■ Goal of the exercise ■
Where in the entries below does "right" appear? Copy every line that has it.

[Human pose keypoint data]
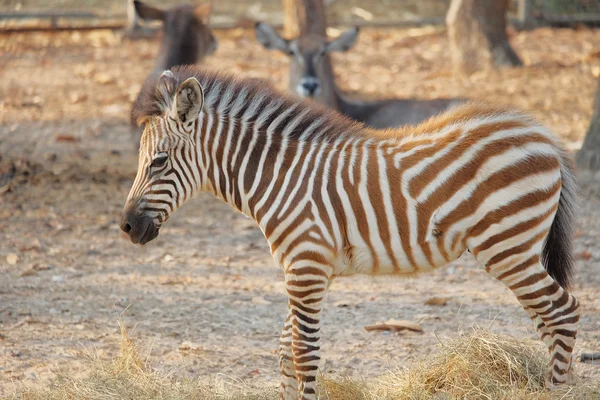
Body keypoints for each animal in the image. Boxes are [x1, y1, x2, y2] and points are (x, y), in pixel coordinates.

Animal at [120, 65, 580, 400]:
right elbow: (285, 352)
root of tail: (543, 133)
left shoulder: (305, 267)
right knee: (548, 318)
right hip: (518, 248)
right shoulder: (302, 268)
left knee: (564, 311)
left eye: (158, 162)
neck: (279, 176)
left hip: (507, 246)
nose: (126, 227)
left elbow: (304, 352)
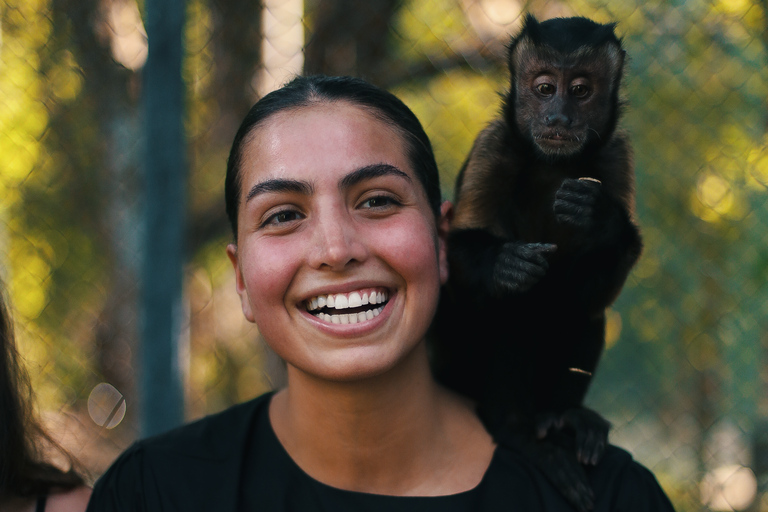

■ Solution to this problem ■
right elbow: (285, 352)
right knee: (548, 318)
right hip: (518, 248)
right shoulder: (302, 268)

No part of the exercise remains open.